Soru: Bütçe konuşmanızın göreve geldiğinizden bu yana en iyisi olmasını neye bağlıyorsunuz? Kadına şiddeti önlemek bir önlem paketi açıklayacak mısınız?
"Her zaman yaptığım konuşmalardan biriydi. Tek farkı AK Partili vekillerin yüzüne bu eleştirileri anlatmamdı. O bütçe konuşmasının en önemli ayrıntısı, şehitler arasında ayrım yapıldığını kabul etmeleri. Fuat Oktay ‘Devletin rakamlarına güvenin’ dedi. Devletin rakamlarından haberleri olmadığı ortaya çıktı.
Şiddete uğrayan bir kadına yaptığımız bir uygulama ile telefon açtığında her türlü destek veriliyor. Arzu ederse avukat ve psikolojik destek veriyoruz. Hiçbir bedel almadan. Bunu yapan başka bir parti yok. Bizim yaptığımız konun teklifi iktidar tarafından kabul edilmediği için, onlar getirsin biz de oy verelim."
Soru: Muharrem İnce parti kuracağını söylemişti. Genel merkeze istifa dilekçesi ulaştı mı?

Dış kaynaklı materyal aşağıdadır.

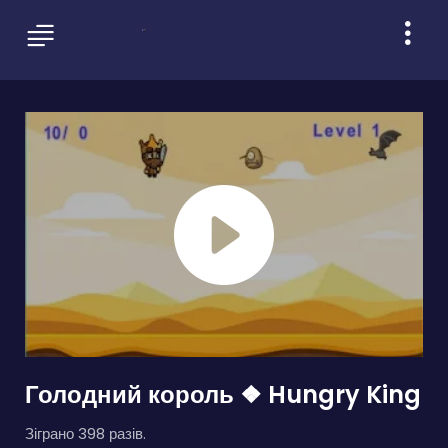
Голодний король ❖ Hungry King
Зіграно 398 разів.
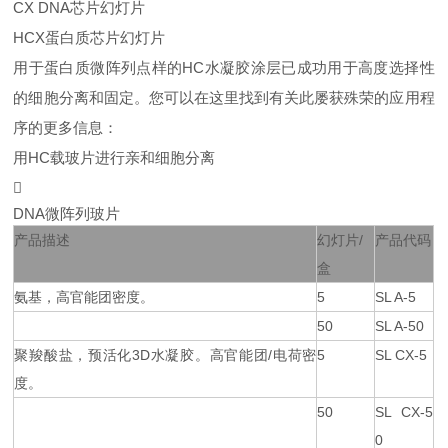
CX DNA芯片幻灯片
HCX蛋白质芯片幻灯片
用于蛋白质微阵列点样的HC水凝胶涂层已成功用于高度选择性
的细胞分离和固定。您可以在这里找到有关此屡获殊荣的应用程
序的更多信息：
用HC载玻片进行亲和细胞分离

DNA微阵列玻片
产品描述
幻灯片/
产品代码
盒
氨基，高官能团密度。
5
SL A-5
50
SL A-50
聚羧酸盐，预活化3D水凝胶。高官能团/电荷密
5
SL CX-5
度。
50
SL CX-5
0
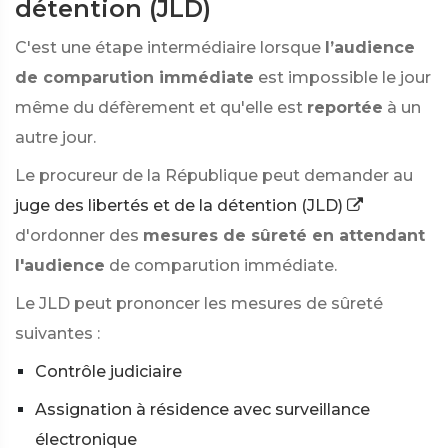
détention (JLD)
C'est une étape intermédiaire lorsque
l’audience
de comparution immédiate
est impossible le jour
même du défèrement et qu'elle est
reportée
à un
autre jour.
Le procureur de la République peut demander au
juge des libertés et de la détention (JLD)
d'ordonner des
mesures de sûreté en attendant
l'audience
de comparution immédiate.
Le JLD peut prononcer les mesures de sûreté
suivantes :
Contrôle judiciaire
Assignation à résidence avec surveillance
électronique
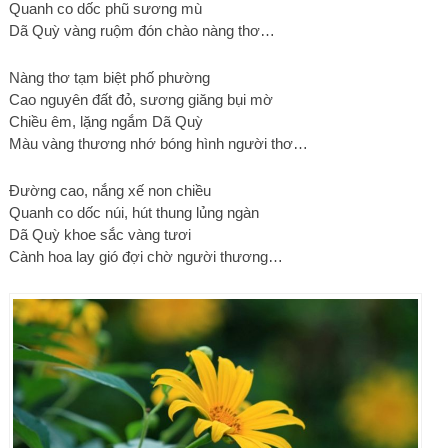
Quanh co dốc phũ sương mù
Dã Quỳ vàng ruộm đón chào nàng thơ…
Nàng thơ tạm biệt phố phường
Cao nguyên đất đỏ, sương giăng bụi mờ
Chiều êm, lặng ngắm Dã Quỳ
Màu vàng thương nhớ bóng hình người thơ…
Đường cao, nắng xế non chiều
Quanh co dốc núi, hút thung lủng ngàn
Dã Quỳ khoe sắc vàng tươi
Cành hoa lay gió đợi chờ người thương…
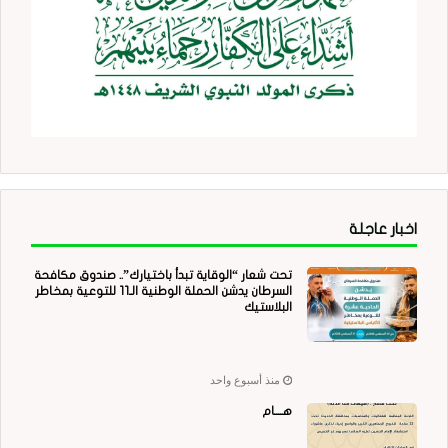
اخبار عاجلة
تحت شعار “الوقاية تبدأ باختيارك”.. صندوق مكافحة
السرطان يدشن الحملة الوطنية الـ11 للتوعية بمخاطر
البلاستيك
منذ أسبوع واحد
هــــام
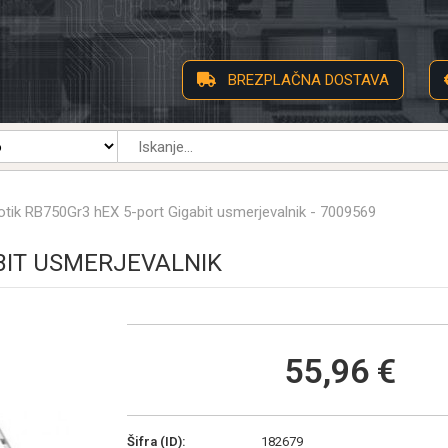
BREZPLAČNA DOSTAVA
otik RB750Gr3 hEX 5-port Gigabit usmerjevalnik - 7009569
BIT USMERJEVALNIK
55,96 €
Šifra (ID):
182679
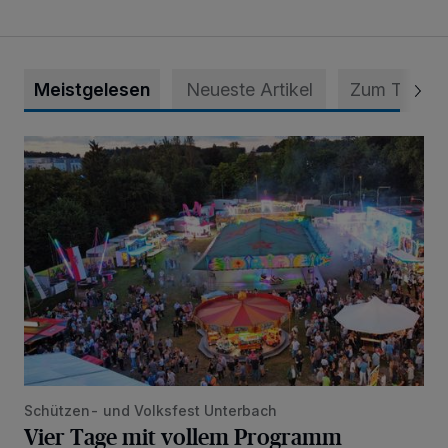
Meistgelesen
Neueste Artikel
Zum Thema
Vier Tage mit vollem Programm
Schützen- und Volksfest Unterbach
Vier Tage mit vollem Programm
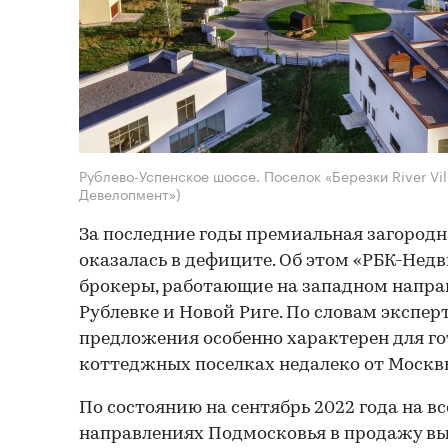
Рублево-Успенское шоссе. Поселок «Березки River Vi
Девелопмент»)
За последние годы премиальная загород
оказалась в дефиците. Об этом «РБК-Не
брокеры, работающие на западном напр
Рублевке и Новой Риге. По словам экспер
предложения особенно характерен для г
коттеджных поселках недалеко от Москв
По состоянию на сентябрь 2022 года на в
направлениях Подмосковья в продажу вы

"Bilmiyorum, doğal olarak şunu kabul etmeniz lazım. Üyelikten kim ayrıldı günlük olarak bileme şansım yok. Biz MYK toplantılarında toplam kaç kişi üye oldu, kaç kişi istifa etti onları konuşuruz. MYK toplantısında, en genç kadın ve erkek üyeyi arayıp tebrik ediyorum. Benim böyle bir yöntemim var."